Nil || //

Why does this not work in Ruby 1.6:

[pbrannan@zaphod scripts]$ ruby -v -e 'p nil || //'
ruby 1.6.7 (2002-03-01) [i686-linux]
nil
[pbrannan@zaphod scripts]$ ruby-1.7 -v -e 'p nil || //'
ruby 1.7.2 (2002-07-13) [i686-linux]
//

Paul

[pbrannan@zaphod scripts]$ ruby -v -e 'p nil || //'

pigeon% /usr/bin/ruby -riis -ve 'puts dump; p nil || //'
ruby 1.6.7 (2002-03-01) [i686-linux]
puts(dump)
p(((nil ) || (//i)))
nil
pigeon%

// interpreted as a regexp

[pbrannan@zaphod scripts]$ ruby-1.7 -v -e 'p nil || //'

pigeon% ./ruby -rii -ve 'dump; p nil || //'
ruby 1.7.2 (2002-08-06) [i686-linux]
eval_tree
BLOCK
  NEWLINE <-e:1>
  VCALL dump
  NEWLINE <-e:1>
  FCALL p
    ARRAY
      OR
        NIL
        LIT //

//
pigeon%

  // interpreted as litteral

Guy Decoux

p.s.: iis must have a bug (it has inserted /i), this is really *bad*

???, as this works:

batsman@kodos:~$ ruby -v -e ‘a=//; p nil || a’
ruby 1.6.7 (2002-03-19) [i386-linux]
//

Does this mean // is taken as nil in your example?

Why does this not work in Ruby 1.6:

[pbrannan@zaphod scripts]$ ruby -v -e ‘p nil || //’
ruby 1.6.7 (2002-03-01) [i686-linux]
nil
[pbrannan@zaphod scripts]$ ruby-1.7 -v -e ‘p nil || //’
ruby 1.7.2 (2002-07-13) [i686-linux]
//

No, it works, but completely different way.

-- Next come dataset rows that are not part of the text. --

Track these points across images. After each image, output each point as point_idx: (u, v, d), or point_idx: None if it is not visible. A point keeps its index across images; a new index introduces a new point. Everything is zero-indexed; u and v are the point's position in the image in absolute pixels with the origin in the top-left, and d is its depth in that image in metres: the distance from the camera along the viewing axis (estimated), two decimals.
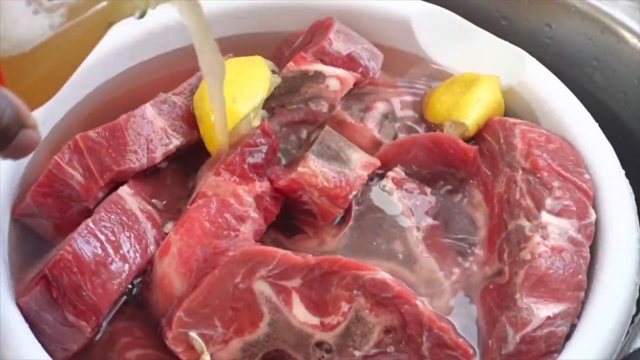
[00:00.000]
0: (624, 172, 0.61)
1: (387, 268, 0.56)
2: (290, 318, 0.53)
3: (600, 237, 0.57)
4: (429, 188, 0.62)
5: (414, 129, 0.67)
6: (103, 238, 0.55)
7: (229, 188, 0.58)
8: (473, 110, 0.64)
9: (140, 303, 0.57)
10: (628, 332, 0.54)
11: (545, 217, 0.56)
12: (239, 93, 0.61)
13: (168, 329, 0.53)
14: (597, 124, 0.64)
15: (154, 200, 0.60)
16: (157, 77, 0.71)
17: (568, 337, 0.53)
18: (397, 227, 0.59)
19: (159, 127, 0.61)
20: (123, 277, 0.55)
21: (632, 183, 0.61)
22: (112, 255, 0.55)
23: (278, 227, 0.60)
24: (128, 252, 0.56)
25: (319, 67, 0.66)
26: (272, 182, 0.59)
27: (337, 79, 0.65)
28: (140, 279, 0.57)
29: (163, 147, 0.61)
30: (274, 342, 0.54)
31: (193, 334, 0.53)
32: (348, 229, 0.59)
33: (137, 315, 0.56)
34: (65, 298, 0.53)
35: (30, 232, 0.60)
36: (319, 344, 0.54)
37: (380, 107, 0.66)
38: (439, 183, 0.63)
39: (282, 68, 0.67)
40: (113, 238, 0.55)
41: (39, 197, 0.58)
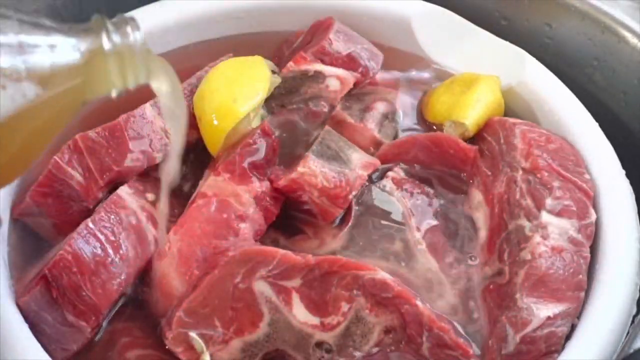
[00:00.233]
0: (624, 172, 0.61)
1: (387, 268, 0.56)
2: (290, 318, 0.53)
3: (600, 237, 0.57)
4: (429, 188, 0.62)
5: (414, 129, 0.67)
6: (103, 238, 0.55)
7: (229, 188, 0.58)
8: (473, 110, 0.64)
9: (140, 303, 0.57)
10: (628, 332, 0.54)
11: (546, 217, 0.56)
12: (239, 93, 0.61)
13: (168, 329, 0.53)
14: (597, 124, 0.64)
15: (154, 200, 0.60)
16: None
17: (568, 337, 0.53)
18: (397, 227, 0.59)
19: (159, 127, 0.61)
20: (123, 277, 0.55)
21: (632, 183, 0.61)
22: (112, 255, 0.55)
23: (278, 227, 0.60)
24: (128, 252, 0.56)
25: (319, 67, 0.66)
26: (272, 182, 0.59)
27: (337, 79, 0.65)
28: (141, 279, 0.57)
29: (163, 147, 0.61)
30: (274, 342, 0.54)
31: (193, 334, 0.53)
32: (348, 229, 0.59)
33: (137, 315, 0.56)
34: (65, 298, 0.53)
35: (30, 232, 0.60)
36: (319, 344, 0.54)
37: (380, 107, 0.66)
38: (439, 183, 0.63)
39: (282, 68, 0.67)
40: (113, 238, 0.55)
41: (39, 197, 0.58)
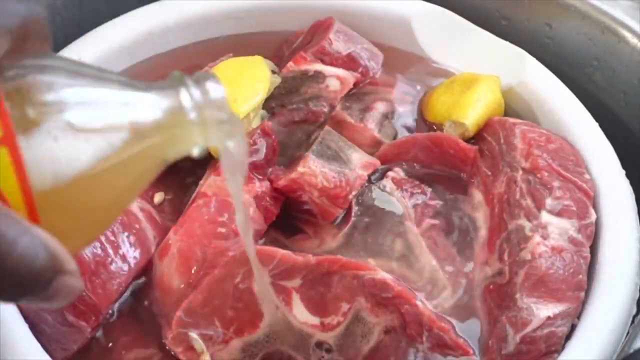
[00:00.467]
0: (624, 172, 0.61)
1: (387, 268, 0.56)
2: (290, 318, 0.53)
3: (601, 237, 0.57)
4: (429, 188, 0.62)
5: (414, 129, 0.67)
6: (103, 238, 0.55)
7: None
8: (473, 110, 0.64)
9: (140, 303, 0.57)
10: (628, 332, 0.54)
11: (546, 217, 0.56)
12: (239, 93, 0.61)
13: (168, 329, 0.53)
14: (597, 124, 0.64)
15: (161, 201, 0.60)
16: (157, 77, 0.71)
17: (568, 337, 0.53)
18: (397, 227, 0.59)
19: None
20: (123, 277, 0.55)
21: (632, 183, 0.61)
22: (112, 255, 0.55)
23: (278, 227, 0.60)
24: (128, 252, 0.56)
25: (319, 67, 0.66)
26: (272, 182, 0.59)
27: (337, 79, 0.65)
28: (141, 279, 0.57)
29: None
30: (274, 342, 0.54)
31: (193, 334, 0.53)
32: (348, 229, 0.59)
33: (137, 315, 0.56)
34: None
35: None
36: (319, 344, 0.54)
37: (380, 107, 0.66)
38: (439, 183, 0.63)
39: (282, 68, 0.67)
40: (113, 238, 0.55)
41: None
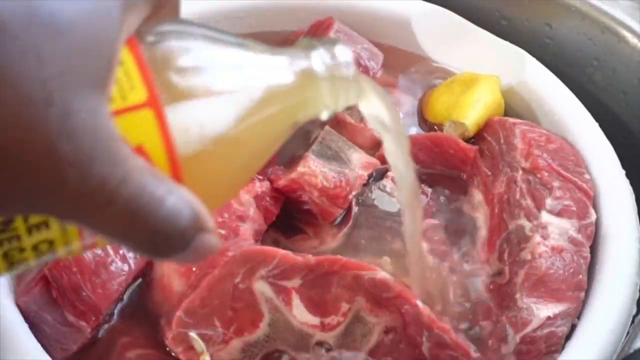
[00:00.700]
0: (624, 172, 0.61)
1: (387, 268, 0.56)
2: (290, 318, 0.53)
3: (600, 237, 0.57)
4: (429, 188, 0.62)
5: (414, 129, 0.67)
6: None
7: None
8: (473, 110, 0.64)
9: (140, 303, 0.57)
10: (628, 332, 0.54)
11: (546, 217, 0.56)
12: None
13: (168, 329, 0.53)
14: (597, 124, 0.64)
15: None
16: None
17: (568, 337, 0.53)
18: (397, 227, 0.59)
19: None
20: (123, 277, 0.55)
21: (632, 183, 0.61)
22: (112, 255, 0.55)
23: (278, 226, 0.60)
24: (128, 252, 0.56)
25: None
26: (272, 182, 0.59)
27: None
28: (141, 279, 0.57)
29: None
30: (274, 342, 0.54)
31: (193, 334, 0.53)
32: (348, 229, 0.59)
33: (137, 315, 0.56)
34: (65, 298, 0.53)
35: None
36: (319, 344, 0.54)
37: None
38: (439, 183, 0.63)
39: None
40: None
41: None
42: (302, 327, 0.53)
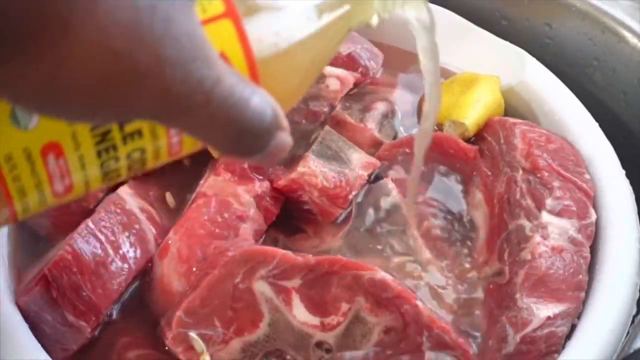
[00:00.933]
0: (624, 172, 0.61)
1: (387, 268, 0.56)
2: (290, 318, 0.53)
3: (600, 237, 0.57)
4: (429, 187, 0.62)
5: (414, 129, 0.67)
6: (103, 238, 0.55)
7: (229, 188, 0.58)
8: (473, 110, 0.64)
9: (140, 303, 0.57)
10: (628, 332, 0.54)
11: (546, 217, 0.56)
12: None
13: (168, 329, 0.53)
14: (597, 124, 0.64)
15: (154, 200, 0.60)
16: None
17: (568, 337, 0.53)
18: (397, 227, 0.59)
19: None
20: (123, 277, 0.55)
21: (632, 183, 0.61)
22: (112, 255, 0.55)
23: (278, 227, 0.60)
24: (128, 252, 0.56)
25: None
26: (272, 182, 0.59)
27: (337, 79, 0.65)
28: (140, 279, 0.57)
29: None
30: (274, 342, 0.54)
31: (193, 334, 0.53)
32: (348, 229, 0.59)
33: (137, 315, 0.56)
34: (65, 298, 0.53)
35: (30, 231, 0.60)
36: (319, 344, 0.54)
37: (380, 107, 0.66)
38: (439, 183, 0.63)
39: None
40: (113, 238, 0.55)
41: None
42: (302, 327, 0.53)
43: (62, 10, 0.27)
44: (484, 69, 0.68)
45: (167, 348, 0.54)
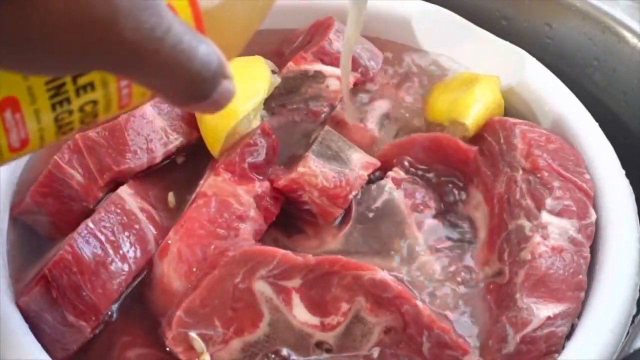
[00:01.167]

> ruby-1.6 -e '$_ = ""; p nil || //' 
0
> ruby -e '$_ = ""; p nil || //'         
//

Namely 1.6.x treats Regexps in every conditional as implicit matching
to $_, whereas 1.7.x stops this special treatment because of an
argument almost same to yours.

The magic remains for such as `break if /^\s*$/’ construct, read the
code for more exact information

My appologies. I do not understand your response.